DATASET ENTRIES
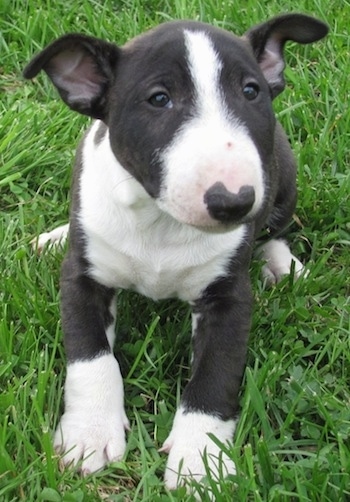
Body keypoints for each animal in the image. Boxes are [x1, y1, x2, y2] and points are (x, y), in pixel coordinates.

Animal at [24, 14, 328, 490]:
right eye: (159, 99)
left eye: (251, 91)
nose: (235, 202)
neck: (159, 221)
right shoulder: (81, 281)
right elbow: (91, 358)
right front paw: (90, 434)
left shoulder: (228, 298)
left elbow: (215, 373)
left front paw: (201, 460)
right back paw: (55, 236)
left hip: (285, 174)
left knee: (275, 229)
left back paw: (282, 264)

TASK DETAILS
When a line in the data contains "left", return it as written.

PROBLEM SOLUTION
left eye: (251, 91)
left shoulder: (228, 298)
left elbow: (215, 373)
left front paw: (201, 460)
left hip: (285, 174)
left knee: (275, 229)
left back paw: (282, 264)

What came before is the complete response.